**Source passage**.

Notes on the Handwritten SDK

  • Peer dependencies vs bundled dependencies: The age old dilemma of static vs dynamic linking. For user convenience I went for bundling zod but it would be nice to provide the option to use a shared version to save space.
  • SDK validation: to ensure that types are always safe, I've added runtime validation to the SDK. I mostly used GitHub copilot to write the validation code. This is a tradeoff between speed and correctness. To ensure the types are perfect aligned with the server I've added the command npm run test:brute-force-parse-records. It turns out some of the official documentation was inaccurate and there are some fields which are nullable.
  • Error handling: I always appreciate having predefined error codes which is why I have included PokeSDK.errorCode. I prefer error codes rather than instanceof checks since codes will survive JSON stringification which I've run into in the past.
  • NPM files: I've decided to include all the files in the NPM package. I always appreciate when the full source is available in the NPM package for debugging purposes.
  • HTTP client: I built a tiny isomorphic JSON HTTP client which meets the needs of this read-only JSON API. It uses XMLHttpRequest in the browser and https in node for maximum backwards compatibility. The main advantage is not having to ship Axios which saves ~30kb which is around 5x the size of the rest of the SDK. While I manually tested this client in the browser, automating these browser tests, like the node tests, would be preferable.
  • Single file: Decided to split code into multiple files. I think it's actually better from a user's perspective to have a single source file as it's easier to monkey patch. However, it's easier to maintain and should enable better tree shaking to have multiple files.
  • Documentation redundancy: The way I have implemented the SDK, the documentation is copied from the website and included in the JS Doc comments and the readme. This is terrible. Again, a central schema would be ideal.

**Brief 1**. Decide whether each statement below agrees with the SDK notes, answering yes or no and quoting the deciding words from the notes: (a) The author bundled zod for user convenience. (b) The HTTP client relies on Axios in the browser. (c) The author chose to keep all SDK code in a single file.
**Brief 2**. Extend the SDK notes past their final entry, in the same style of bulleted design remarks.

(Saved data entries)
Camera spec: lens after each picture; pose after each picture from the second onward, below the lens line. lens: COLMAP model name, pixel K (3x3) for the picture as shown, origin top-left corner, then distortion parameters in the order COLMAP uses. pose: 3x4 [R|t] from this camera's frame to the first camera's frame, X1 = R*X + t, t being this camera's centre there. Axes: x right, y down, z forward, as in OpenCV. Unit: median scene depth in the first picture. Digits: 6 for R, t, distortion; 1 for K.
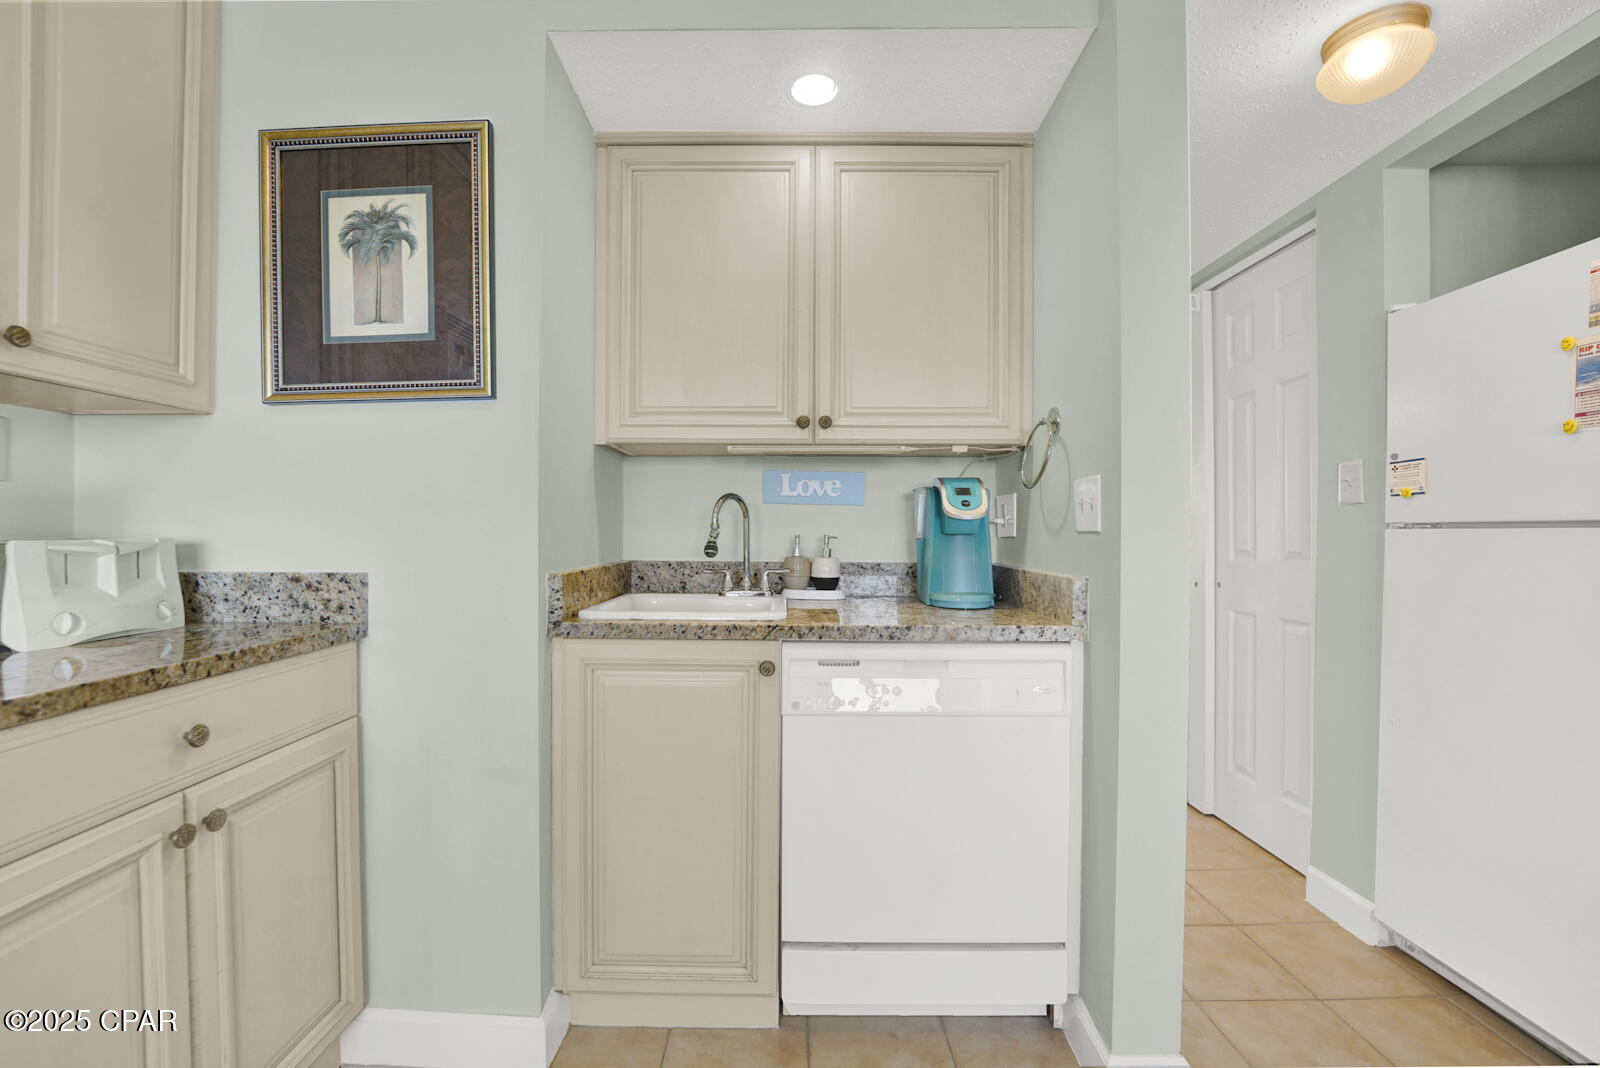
lens RADIAL K [[655.9, 0, 784.0], [0, 655.9, 535.4], [0, 0, 1]] dist [-0.025412, 0.000825]
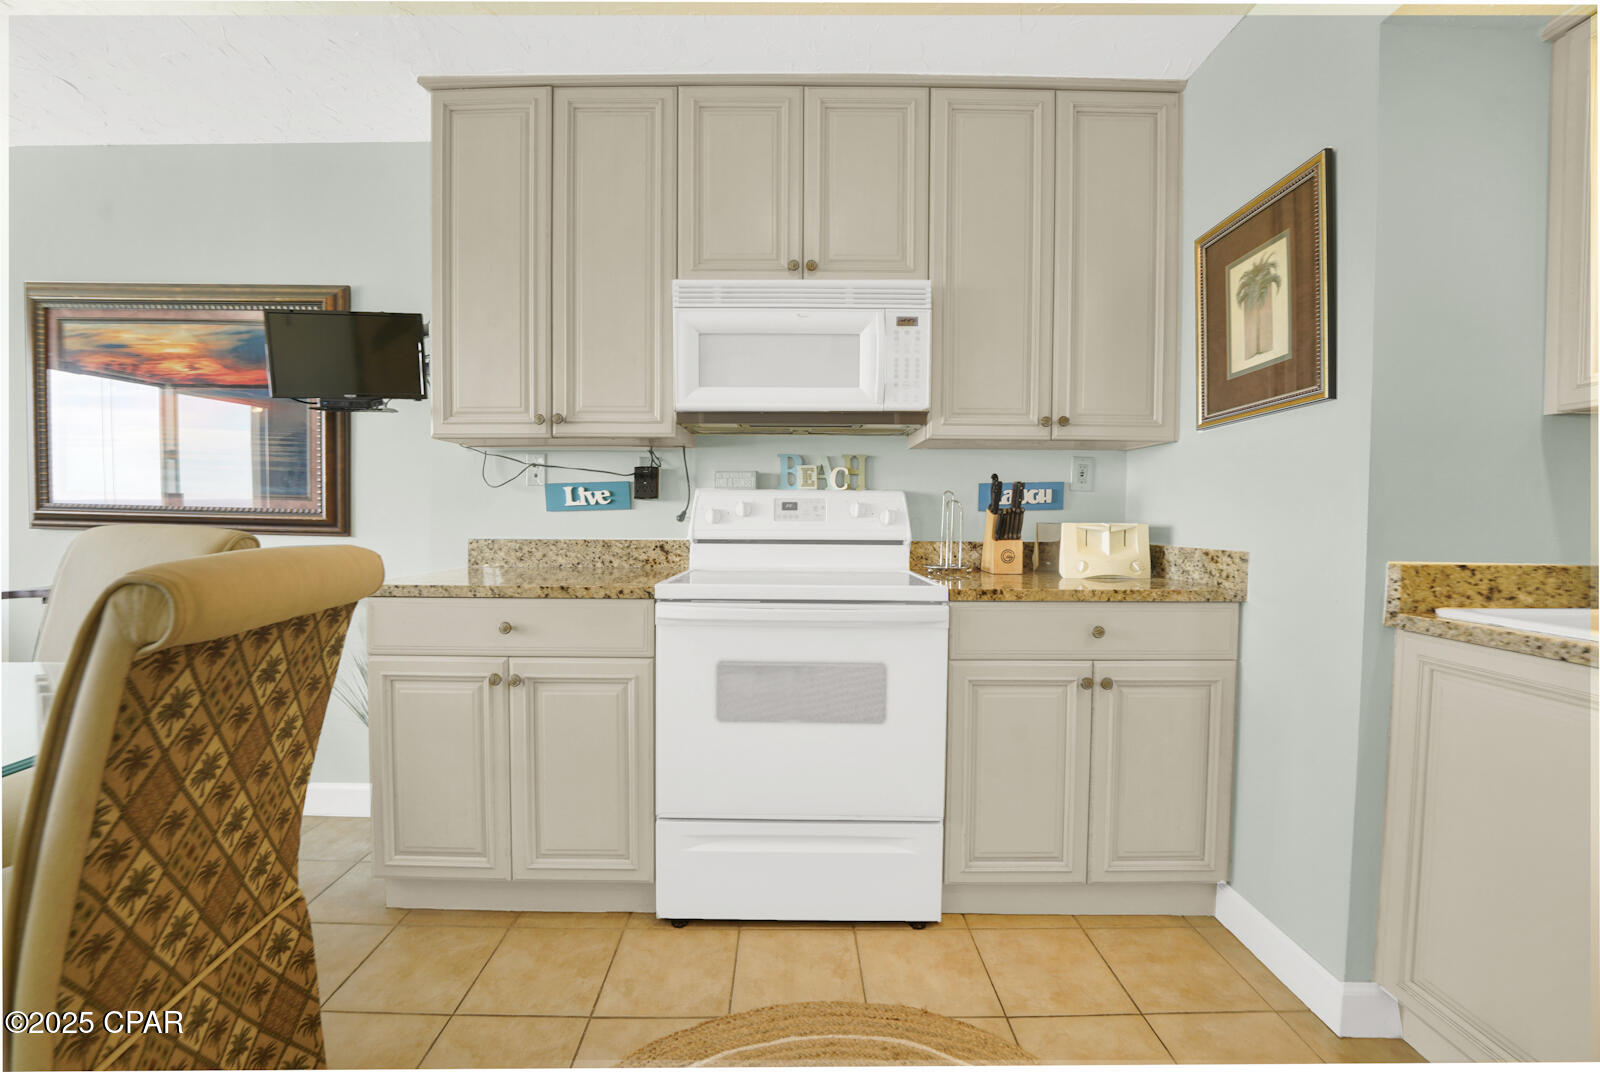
lens RADIAL K [[648.7, 0, 786.9], [0, 648.7, 534.7], [0, 0, 1]] dist [-0.027778, 0.000239]
pose [[0.011404, 0.027611, -0.999554, 0.616724], [-0.015991, 0.999496, 0.027427, 0.003643], [0.999807, 0.015671, 0.011840, 0.073069]]
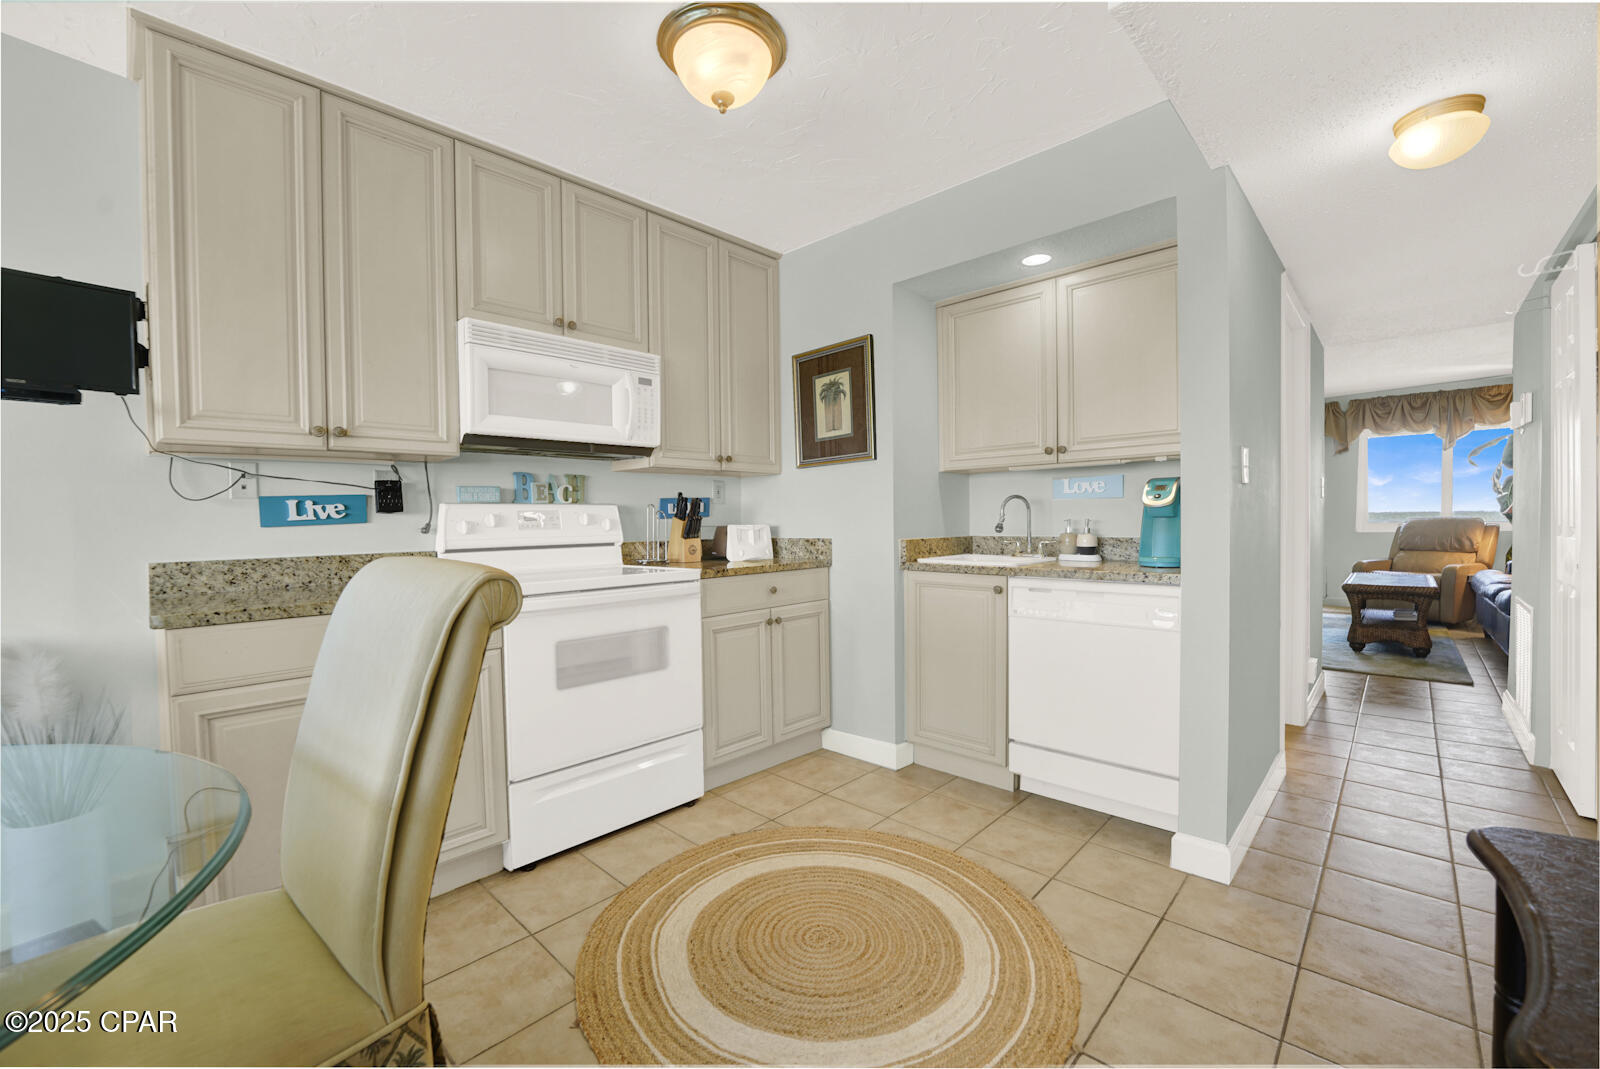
lens RADIAL K [[650.0, 0, 778.5], [0, 650.0, 539.0], [0, 0, 1]] dist [-0.025762, 0.000735]
pose [[0.718972, 0.005766, -0.695015, 0.849455], [0.011610, 0.999726, 0.020305, 0.010419], [0.694942, -0.022668, 0.718709, -0.815811]]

**Task result 1**.
(a) Yes: "For user convenience I went for bundling zod"
(b) No: "It uses XMLHttpRequest in the browser and https in node"
(c) No: "Decided to split code into multiple files."

**Task result 2**.
  • Validation redundancy: The SDK and the server perform the same validation of inputs and outputs. Moving to a central schema which generates all of these runtime checks would be ideal.
  • Examples / test redundancy: The examples are almost the same code as the tests. Ideally there would be a single source of truth because it gives the user confidence that the examples are correct.
  • Tree-shaking and ESM: Although ESM compatible, something I didn't get to is, writing this as an ESM-first library as it should improve tree-shaking and future proof the SDK. I also would have liked to verify that tree-shaking is working as intended.

Notes on Openapi Generator SDK

  • Openapi.yaml: Instead of parsing the official documentation and generating the openapi.yaml I modified one somebody had made previously. Ideally there would be a script to regenerate the openapi.yaml from the official documentation. Or better yet the official documentation would be generated from the openapi.yaml.
  • Documentation: The generator didn't output valid documentation so it required manual tweaking. I've linked to the official documentation instead of copying the documentation into the README so it doesn't quickly become stale. For the same reason I've linked to the schemas rather than documenting the types.